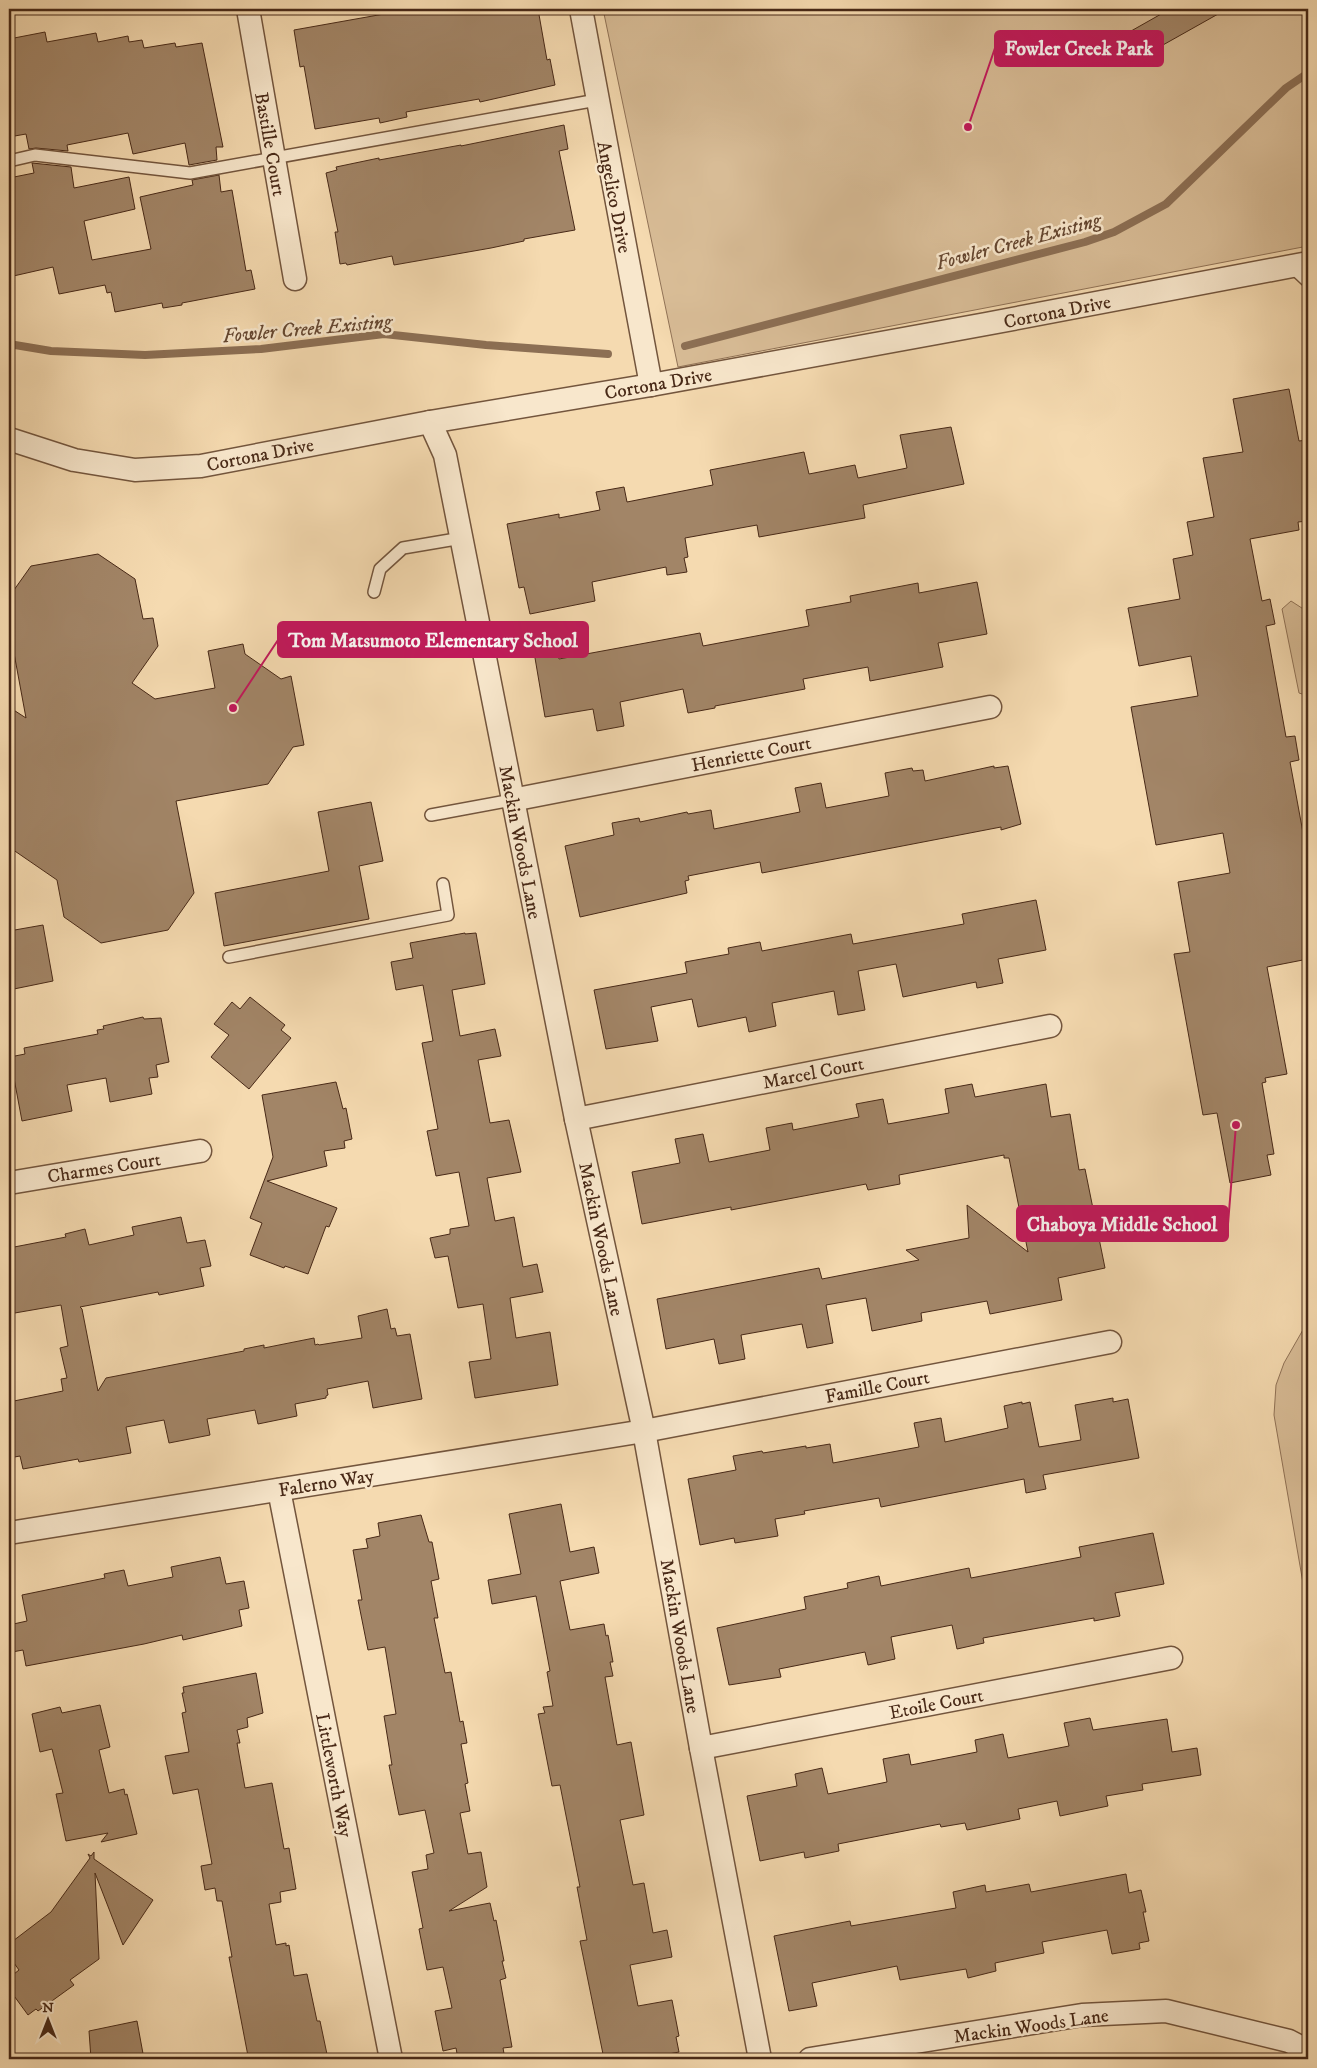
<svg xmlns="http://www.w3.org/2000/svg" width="1317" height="2068" font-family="'IM FELL DW Pica',serif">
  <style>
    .green { fill: #d8bc96; stroke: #907256 }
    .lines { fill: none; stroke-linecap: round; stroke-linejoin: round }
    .stream { stroke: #8c6f54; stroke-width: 8 }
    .building { fill: #a28567; stroke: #482917 }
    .lane-casing { stroke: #73553d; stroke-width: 14 }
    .street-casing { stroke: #73553d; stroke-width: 25 }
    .lane { stroke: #f8e7cc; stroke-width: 11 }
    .street { stroke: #f8e7cc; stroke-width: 22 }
    .labels { text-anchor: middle; stroke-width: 5; stroke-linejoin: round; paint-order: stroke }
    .street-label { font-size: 19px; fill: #482917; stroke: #f8e7cc }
    .water-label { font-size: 20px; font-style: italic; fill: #644630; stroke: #f8e7cc }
    .leader { fill: none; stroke: #c2185b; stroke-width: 2 }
    .callout-dot { fill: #c2185b; stroke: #f8e7cc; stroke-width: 2 }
    .callout { fill: #c2185b; stroke: #c2185b; stroke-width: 2 }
    .callout-label { font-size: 20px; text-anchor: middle; font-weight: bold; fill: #fff }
  </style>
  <rect width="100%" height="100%" fill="#f5dab0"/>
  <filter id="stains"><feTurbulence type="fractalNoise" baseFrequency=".004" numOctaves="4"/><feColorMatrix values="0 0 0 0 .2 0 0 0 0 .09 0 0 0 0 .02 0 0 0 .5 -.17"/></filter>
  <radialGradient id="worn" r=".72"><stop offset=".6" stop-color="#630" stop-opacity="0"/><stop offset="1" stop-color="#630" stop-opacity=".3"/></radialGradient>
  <!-- green -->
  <g class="green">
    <polygon points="603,9 1308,9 1308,246 678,367"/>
    <polygon points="1291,601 1308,612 1308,696 1299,693 1282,609"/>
    <polygon points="1308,1321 1308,1612 1274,1415 1276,1385 1284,1363"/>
  </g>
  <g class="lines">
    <!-- stream -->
    <g class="stream">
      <polyline points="9,344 51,351 145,355 261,349 384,334 486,345 608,354"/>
      <polyline points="685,346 1085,242 1114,232 1166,204 1286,88 1308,73"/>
    </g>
  </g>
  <!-- building -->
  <g class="building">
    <polygon points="412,9 538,9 547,60 550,59 555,85 480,102 479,99 406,112 407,117 380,123 379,118 315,129 304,66 300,67 294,30"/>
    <polygon points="1170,9 1227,9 1138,59 1124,35"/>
    <polygon points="45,32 47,42 96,33 98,42 128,36 129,42 142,40 144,48 175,43 176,47 202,43 223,147 216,147 217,160 189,165 185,143 133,154 128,133 67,145 68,151 36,148 29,149 26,134 9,137 9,39"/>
    <polygon points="564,125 568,149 559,151 575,230 524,239 524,241 491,248 394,265 392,256 347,265 346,263 340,264 335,232 338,232 326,173 337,170 336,167 379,158 379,160 461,145 461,146"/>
    <polygon points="32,163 71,167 74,188 129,177 135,209 84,221 92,260 151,249 140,197 193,185 192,180 219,175 221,192 232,190 246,271 251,270 255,289 182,303 182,305 163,308 162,303 115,312 111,292 107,293 105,285 59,294 53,267 9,277 9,178 34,173"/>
    <polygon points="1289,389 1299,441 1308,440 1308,521 1298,522 1299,530 1250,539 1262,601 1270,599 1275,624 1266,626 1286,737 1295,736 1299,760 1290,762 1308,860 1308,959 1267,967 1287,1074 1265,1078 1266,1082 1262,1083 1274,1154 1267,1155 1271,1175 1230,1183 1217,1113 1203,1115 1174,954 1190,952 1178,882 1230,873 1223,833 1156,845 1131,707 1198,696 1191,656 1139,666 1128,608 1180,599 1173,559 1193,555 1187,522 1214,517 1203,458 1243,452 1233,399"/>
    <polygon points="951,427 964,484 863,505 865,518 759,537 757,525 685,538 688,557 684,558 687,572 667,575 666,567 592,582 595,601 530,614 524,587 519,588 507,524 559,514 559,518 600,510 596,492 624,487 627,502 713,485 710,470 804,452 809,474 855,465 858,478 907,468 900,435"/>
    <polygon points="98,554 135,579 143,619 153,618 158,646 132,683 155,699 215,688 208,651 243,644 245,654 281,679 291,676 304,745 293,747 268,784 176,801 194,893 168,930 101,943 64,917 57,880 9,847 9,707 26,718 9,626 9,597 31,566"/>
    <polygon points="977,582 987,634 938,643 943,667 870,681 868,667 803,679 805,689 715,706 715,708 688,713 683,689 620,702 624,726 597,731 593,709 545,717 534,652 557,649 559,659 700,633 703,646 809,626 806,610 851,602 850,596 918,583 919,593"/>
    <polygon points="994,766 994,768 1008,766 1021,824 1001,830 1001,827 762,873 760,862 688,876 689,880 685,881 687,893 580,917 565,846 614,835 612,823 639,818 640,822 687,812 688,814 711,810 714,829 800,812 795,788 821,783 826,808 889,796 885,773 912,768 913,771 923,770 925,781"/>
    <polygon points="371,802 383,861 359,866 369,919 224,946 215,893 329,871 318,812"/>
    <polygon points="1036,900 1046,950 998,959 1003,983 977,988 976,982 903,997 896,964 858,971 865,1010 838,1015 834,991 772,1003 776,1026 749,1032 746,1017 698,1027 692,999 651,1007 658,1041 606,1049 594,990 687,973 685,962 729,954 728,948 760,942 762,951 851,934 853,944 964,924 962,914"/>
    <polygon points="43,925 53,981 9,990 9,931"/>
    <polygon points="465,933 465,934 476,933 485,984 452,990 460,1036 495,1029 501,1056 478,1060 490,1123 509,1120 521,1172 487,1178 495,1221 514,1217 523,1267 537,1264 543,1292 510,1298 516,1338 550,1332 558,1385 475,1398 469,1362 491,1359 483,1304 458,1308 448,1256 435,1258 430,1238 450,1234 450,1229 469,1226 459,1172 436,1176 427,1131 438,1129 422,1043 433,1041 423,985 396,990 391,962 413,958 410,943"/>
    <polygon points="250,997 285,1025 281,1030 291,1038 249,1089 211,1057 229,1035 214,1024 232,1002 240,1009"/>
    <polygon points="143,1017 144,1019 161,1018 169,1062 156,1065 158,1077 149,1078 152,1094 110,1102 106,1078 67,1085 72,1111 22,1121 10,1057 25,1054 24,1048 98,1034 97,1030 104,1029 103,1026"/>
    <polygon points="336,1082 343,1109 346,1108 352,1139 344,1141 345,1148 324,1151 327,1166 267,1181 337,1208 329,1227 326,1226 308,1274 285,1266 284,1268 250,1255 262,1223 250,1218 273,1157 262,1095"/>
    <polygon points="972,1084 975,1097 1046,1084 1051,1117 1070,1114 1079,1170 1085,1169 1105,1268 1058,1278 1062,1300 990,1314 987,1301 921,1313 922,1321 872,1331 866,1298 826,1305 833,1343 807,1348 802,1324 741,1335 745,1359 719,1364 714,1339 666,1349 657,1299 819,1268 822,1279 919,1260 906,1250 969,1238 967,1205 1028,1252 1009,1158 1004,1158 1004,1155 899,1175 900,1184 868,1190 866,1184 731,1210 731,1207 642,1224 632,1172 680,1163 675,1139 703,1134 709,1162 770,1150 766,1128 792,1123 793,1130 859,1117 856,1104 883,1099 888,1124 949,1113 945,1089"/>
    <polygon points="181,1217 187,1243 205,1240 211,1266 200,1268 204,1286 159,1295 158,1292 80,1307 82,1309 98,1391 106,1378 244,1351 244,1349 264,1345 264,1348 314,1338 315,1345 318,1344 319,1345 362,1338 358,1316 387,1309 391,1329 395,1328 397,1336 410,1334 422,1399 373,1408 368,1381 327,1389 328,1395 326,1396 326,1398 295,1404 297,1416 258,1424 255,1410 207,1419 210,1435 169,1443 164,1420 126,1427 131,1453 79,1462 78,1459 23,1469 20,1456 9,1458 9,1402 63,1391 61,1379 67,1378 60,1348 68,1346 61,1305 9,1314 9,1248 66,1237 65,1234 85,1229 89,1245 134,1235 132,1227"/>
    <polygon points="1113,1398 1113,1402 1128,1399 1139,1458 1043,1475 1046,1489 1026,1493 1024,1479 881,1507 879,1498 804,1511 805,1514 775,1519 778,1536 735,1543 734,1538 700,1545 688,1479 736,1470 733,1456 762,1451 763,1453 806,1446 806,1448 830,1444 833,1463 919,1447 914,1423 941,1418 945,1442 1008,1428 1004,1406 1022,1402 1022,1404 1030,1402 1039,1447 1081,1440 1075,1405"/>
    <polygon points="561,1504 570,1552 594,1547 599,1573 560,1581 570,1630 604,1624 606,1636 608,1635 613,1662 610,1662 613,1676 605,1677 617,1745 631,1742 644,1815 620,1820 633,1885 644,1883 653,1933 667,1930 672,1957 630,1965 638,2006 672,2000 679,2036 676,2037 679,2052 643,2059 604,2059 580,1941 587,1940 577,1887 580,1887 560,1785 552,1786 538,1714 545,1713 543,1707 553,1706 547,1672 550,1671 536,1596 492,1604 488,1580 521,1574 509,1514"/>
    <polygon points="421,1515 429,1542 432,1542 439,1579 431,1581 438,1618 434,1618 445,1673 451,1672 460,1722 463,1721 467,1743 461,1744 468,1783 465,1784 470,1811 460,1813 468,1854 481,1852 487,1887 449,1911 490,1903 494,1921 496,1920 504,1961 502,1961 506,1978 500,1980 512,2047 503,2048 505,2059 458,2059 456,2048 443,2051 435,2011 452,2008 443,1967 427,1970 419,1929 423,1928 412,1872 428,1869 426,1855 434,1853 425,1810 399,1815 389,1765 392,1765 384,1716 396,1714 385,1647 368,1650 358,1600 362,1600 353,1550 368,1548 366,1539 380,1536 378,1523"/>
    <polygon points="1153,1533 1164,1584 1115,1593 1120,1616 1094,1621 1094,1618 983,1638 984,1643 957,1649 952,1625 891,1637 895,1659 868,1665 865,1652 779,1669 781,1677 729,1685 717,1628 806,1609 804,1597 848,1588 847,1583 879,1576 881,1586 969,1568 971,1578 1081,1557 1079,1547"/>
    <polygon points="220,1557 226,1584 244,1581 249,1608 239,1610 242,1626 183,1640 182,1635 144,1644 26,1666 23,1650 12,1652 9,1625 27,1621 22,1595 105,1578 104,1574 124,1570 128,1586 173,1577 171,1567"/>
    <polygon points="256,1673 263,1713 247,1718 248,1727 237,1730 240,1743 237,1743 245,1788 272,1783 284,1849 289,1848 296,1889 280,1892 281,1902 269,1904 276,1945 286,1943 286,1946 289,1945 294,1976 307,1974 317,2021 320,2021 328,2059 257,2059 256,2055 248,2056 229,1957 232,1957 222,1901 217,1901 215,1888 205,1890 201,1866 212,1864 198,1789 173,1794 165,1756 189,1752 182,1713 186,1712 182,1693 184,1693 183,1687"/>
    <polygon points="100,1705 110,1747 99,1750 109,1793 124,1789 125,1795 127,1794 137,1834 101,1842 108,1833 66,1841 56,1794 63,1793 52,1749 40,1752 32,1714 60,1707 62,1713"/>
    <polygon points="1090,1718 1093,1730 1167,1719 1172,1752 1197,1748 1201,1775 1142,1784 1143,1790 1106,1796 1108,1806 1060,1816 1057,1801 1018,1809 1020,1819 967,1830 965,1823 941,1827 940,1824 838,1844 839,1851 805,1858 804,1852 760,1861 747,1796 797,1786 795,1774 822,1768 828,1794 887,1782 883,1759 909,1754 911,1765 977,1752 975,1740 1003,1734 1008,1758 1069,1746 1064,1723"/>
    <polygon points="94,1852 94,1859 153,1900 123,1945 95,1873 99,1959 70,1980 74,1985 38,2011 36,2009 28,2015 9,1989 9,1978 19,1970 9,1956 9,1944 51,1912 90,1858 88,1854 91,1856"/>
    <polygon points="1126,1874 1129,1893 1141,1890 1146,1912 1143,1912 1149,1941 1139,1943 1140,1949 1112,1954 1107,1930 1042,1942 1044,1953 995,1963 996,1971 968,1978 966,1969 900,1980 897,1966 812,1983 817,2006 789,2011 774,1936 850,1921 851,1926 956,1908 953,1892 985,1885 986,1892 1029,1884 1031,1892"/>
    <polygon points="137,2021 144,2059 91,2059 89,2031"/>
  </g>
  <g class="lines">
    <!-- lane casing -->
    <g class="lane-casing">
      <g id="lane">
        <polyline points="9,161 35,155 190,173 597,100"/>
        <polyline points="1291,266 1308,282"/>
        <polyline points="374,592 380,569 403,548 462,538"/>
        <polyline points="431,815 512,800"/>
        <polyline points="229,957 448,915 443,884"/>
      </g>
    </g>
    <!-- street casing -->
    <g class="street-casing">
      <g id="street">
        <polyline points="248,9 295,279"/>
        <polyline points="581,9 651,385"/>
        <polyline points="430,422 445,455 576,1119 644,1431 701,1748 760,2059"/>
        <polyline points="9,439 74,460 135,470 201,466 430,422 651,385 986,324 1308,263"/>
        <polyline points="512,800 990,707"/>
        <polyline points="576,1119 1050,1026"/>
        <polyline points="9,1183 200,1151"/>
        <polyline points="279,1490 391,2059"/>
        <polyline points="9,1533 644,1431 1110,1342"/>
        <polyline points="701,1748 1171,1658"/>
        <polyline points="810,2059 1082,2015 1166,2011 1289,2041 1308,2051"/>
      </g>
    </g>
    <!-- lane -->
    <use href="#lane" class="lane"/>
    <!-- street -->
    <use href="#street" class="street"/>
  </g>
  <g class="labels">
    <!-- street labels -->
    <g class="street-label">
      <text transform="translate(271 144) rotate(80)" y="7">Bastille Court</text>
      <text transform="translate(615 197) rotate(79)" y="7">Angelico Drive</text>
      <text transform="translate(1057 311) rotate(-11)" y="7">Cortona Drive</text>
      <text transform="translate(658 383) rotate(-10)" y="7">Cortona Drive</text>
      <text transform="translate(260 454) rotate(-11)" y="7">Cortona Drive</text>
      <text transform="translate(751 753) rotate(-11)" y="7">Henriette Court</text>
      <text transform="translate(521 842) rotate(79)" y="7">Mackin Woods Lane</text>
      <text transform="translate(813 1072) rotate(-11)" y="7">Marcel Court</text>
      <text transform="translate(104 1167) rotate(-9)" y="7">Charmes Court</text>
      <text transform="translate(602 1239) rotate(78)" y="7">Mackin Woods Lane</text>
      <text transform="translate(877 1386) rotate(-11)" y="7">Famille Court</text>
      <text transform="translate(326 1482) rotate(-9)" y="7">Falerno Way</text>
      <text transform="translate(681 1636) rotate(80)" y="7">Mackin Woods Lane</text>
      <text transform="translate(936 1703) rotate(-11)" y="7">Etoile Court</text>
      <text transform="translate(335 1775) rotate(79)" y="7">Littleworth Way</text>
      <text transform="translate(1031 2025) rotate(-8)" y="7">Mackin Woods Lane</text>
    </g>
    <!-- water labels -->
    <g class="water-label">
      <text transform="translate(1018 241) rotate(-15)" y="7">Fowler Creek Existing</text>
      <text transform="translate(307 328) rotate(-5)" y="7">Fowler Creek Existing</text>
    </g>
  </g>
  <!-- callouts -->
  <path class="leader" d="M968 127L995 48M233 708L278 640M1236 1125L1228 1224"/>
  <g class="callout-dot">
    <circle cx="968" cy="127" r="5"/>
    <circle cx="233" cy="708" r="5"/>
    <circle cx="1236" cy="1125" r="5"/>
  </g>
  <g class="callout">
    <rect x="995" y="31" width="168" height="35" rx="5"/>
    <rect x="278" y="622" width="310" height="35" rx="5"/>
    <rect x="1017" y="1206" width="211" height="35" rx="5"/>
  </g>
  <g class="callout-label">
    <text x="1079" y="55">Fowler Creek Park</text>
    <text x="433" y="647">Tom Matsumoto Elementary School</text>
    <text x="1122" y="1231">Chaboya Middle School</text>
  </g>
  <!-- margin -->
  <rect width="1317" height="2068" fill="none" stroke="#f5dab0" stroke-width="30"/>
  <rect x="10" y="10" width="1297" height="2048" fill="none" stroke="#482917" stroke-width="2.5"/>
  <rect x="15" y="15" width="1287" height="2038" fill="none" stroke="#482917"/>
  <!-- north arrow -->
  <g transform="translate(48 2020)" stroke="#f8e7cc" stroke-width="4" paint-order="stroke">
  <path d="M0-4L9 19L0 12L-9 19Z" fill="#482917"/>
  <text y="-8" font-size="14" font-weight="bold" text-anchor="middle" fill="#482917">N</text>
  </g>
  <rect width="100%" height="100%" filter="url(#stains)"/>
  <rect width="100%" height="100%" fill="url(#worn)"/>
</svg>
====================
- [TASK TO CARRY OUT]:
Set down again, word for word, the stretch of records from the line with "#73553d; stroke-width: 25" to the line with "middle; stroke-width: 5;", both of those lines included.

- [EXERCISE RESULT]:
    .street-casing { stroke: #73553d; stroke-width: 25 }
    .lane { stroke: #f8e7cc; stroke-width: 11 }
    .street { stroke: #f8e7cc; stroke-width: 22 }
    .labels { text-anchor: middle; stroke-width: 5; stroke-linejoin: round; paint-order: stroke }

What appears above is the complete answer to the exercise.